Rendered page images
════

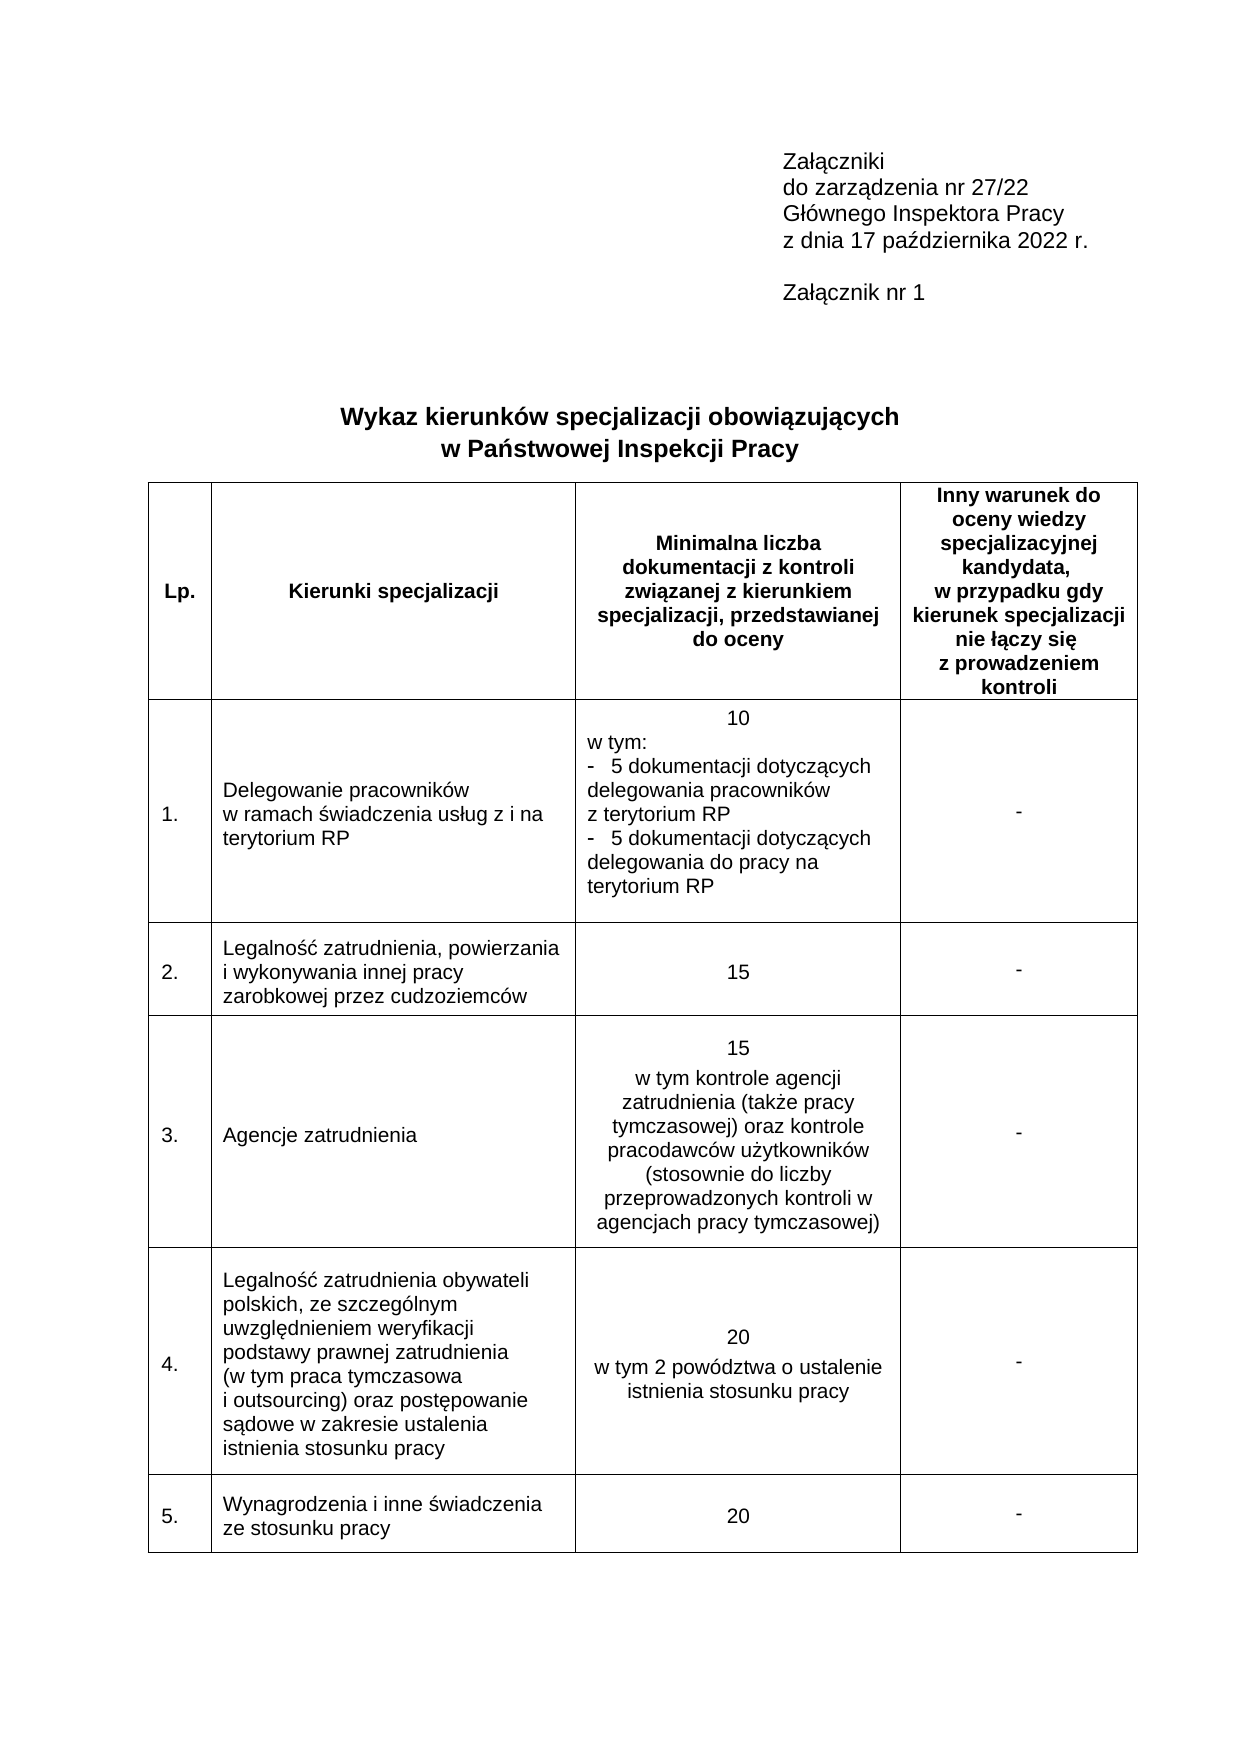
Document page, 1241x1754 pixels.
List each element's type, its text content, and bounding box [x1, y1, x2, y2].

text Głównego Inspektora Pracy [148, 200, 1093, 227]
table_header Minimalna liczba dokumentacji z kontroli związanej z kierunkiem specjalizacji, przedstawianej do oceny [576, 483, 900, 699]
table_cell [149, 923, 211, 1015]
text Załączniki [148, 148, 1093, 174]
table_header Lp. [149, 483, 211, 699]
table_cell 20 [576, 1475, 900, 1552]
table_cell [149, 700, 211, 922]
table_header Kierunki specjalizacji [212, 483, 575, 699]
table_cell [149, 1248, 211, 1474]
table_cell Legalność zatrudnienia, powierzania i wykonywania innej pracy zarobkowej przez cudzoziemców [212, 923, 575, 1015]
table_cell Agencje zatrudnienia [212, 1016, 575, 1247]
table_cell Wynagrodzenia i inne świadczenia ze stosunku pracy [212, 1475, 575, 1552]
table_header Inny warunek do oceny wiedzy specjalizacyjnej kandydata, w przypadku gdy kierunek specjalizacji nie łączy się z prowadzeniem kontroli [901, 483, 1137, 699]
text do zarządzenia nr 27/22 [148, 174, 1093, 200]
text z dnia 17 października 2022 r. [148, 227, 1093, 253]
table_cell 20 w tym 2 powództwa o ustalenie istnienia stosunku pracy [576, 1248, 900, 1474]
table_cell [149, 1475, 211, 1552]
table_cell 10 w tym: 5 dokumentacji dotyczących delegowania pracowników z terytorium RP 5 dokumentacji dotyczących delegowania do pracy na terytorium RP [576, 700, 900, 922]
table_cell - [901, 923, 1137, 1015]
table_cell [149, 1016, 211, 1247]
table_cell - [901, 1248, 1137, 1474]
text Załącznik nr 1 [148, 279, 1093, 306]
table_cell 15 [576, 923, 900, 1015]
table_cell - [901, 700, 1137, 922]
table_cell Delegowanie pracowników w ramach świadczenia usług z i na terytorium RP [212, 700, 575, 922]
table_cell - [901, 1475, 1137, 1552]
table_cell 15 w tym kontrole agencji zatrudnienia (także pracy tymczasowej) oraz kontrole pracodawców użytkowników (stosownie do liczby przeprowadzonych kontroli w agencjach pracy tymczasowej) [576, 1016, 900, 1247]
table_cell Legalność zatrudnienia obywateli polskich, ze szczególnym uwzględnieniem weryfikacji podstawy prawnej zatrudnienia (w tym praca tymczasowa i outsourcing) oraz postępowanie sądowe w zakresie ustalenia istnienia stosunku pracy [212, 1248, 575, 1474]
text Wykaz kierunków specjalizacji obowiązujących w Państwowej Inspekcji Pracy [148, 402, 1093, 462]
table_cell - [901, 1016, 1137, 1247]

════

TASK BRIEF:
Leave the pictures out and write out every entry exactly as given.

EXERCISE OUTPUT:
Document page, 1241x1754 pixels.
List each element's type, its text content, and bounding box [x1, y1, x2, y2].

text Głównego Inspektora Pracy [148, 200, 1093, 227]
table_header Minimalna liczba dokumentacji z kontroli związanej z kierunkiem specjalizacji, przedstawianej do oceny [576, 483, 900, 699]
table_cell [149, 923, 211, 1015]
text Załączniki [148, 148, 1093, 174]
table_header Lp. [149, 483, 211, 699]
table_cell 20 [576, 1475, 900, 1552]
table_cell [149, 700, 211, 922]
table_header Kierunki specjalizacji [212, 483, 575, 699]
table_cell [149, 1248, 211, 1474]
table_cell Legalność zatrudnienia, powierzania i wykonywania innej pracy zarobkowej przez cudzoziemców [212, 923, 575, 1015]
table_cell Agencje zatrudnienia [212, 1016, 575, 1247]
table_cell Wynagrodzenia i inne świadczenia ze stosunku pracy [212, 1475, 575, 1552]
table_header Inny warunek do oceny wiedzy specjalizacyjnej kandydata, w przypadku gdy kierunek specjalizacji nie łączy się z prowadzeniem kontroli [901, 483, 1137, 699]
text do zarządzenia nr 27/22 [148, 174, 1093, 200]
text z dnia 17 października 2022 r. [148, 227, 1093, 253]
table_cell 20 w tym 2 powództwa o ustalenie istnienia stosunku pracy [576, 1248, 900, 1474]
table_cell [149, 1475, 211, 1552]
table_cell 10 w tym: 5 dokumentacji dotyczących delegowania pracowników z terytorium RP 5 dokumentacji dotyczących delegowania do pracy na terytorium RP [576, 700, 900, 922]
table_cell - [901, 923, 1137, 1015]
table_cell [149, 1016, 211, 1247]
table_cell - [901, 1248, 1137, 1474]
text Załącznik nr 1 [148, 279, 1093, 306]
table_cell 15 [576, 923, 900, 1015]
table_cell - [901, 700, 1137, 922]
table_cell Delegowanie pracowników w ramach świadczenia usług z i na terytorium RP [212, 700, 575, 922]
table_cell - [901, 1475, 1137, 1552]
table_cell 15 w tym kontrole agencji zatrudnienia (także pracy tymczasowej) oraz kontrole pracodawców użytkowników (stosownie do liczby przeprowadzonych kontroli w agencjach pracy tymczasowej) [576, 1016, 900, 1247]
table_cell Legalność zatrudnienia obywateli polskich, ze szczególnym uwzględnieniem weryfikacji podstawy prawnej zatrudnienia (w tym praca tymczasowa i outsourcing) oraz postępowanie sądowe w zakresie ustalenia istnienia stosunku pracy [212, 1248, 575, 1474]
text Wykaz kierunków specjalizacji obowiązujących w Państwowej Inspekcji Pracy [148, 402, 1093, 462]
table_cell - [901, 1016, 1137, 1247]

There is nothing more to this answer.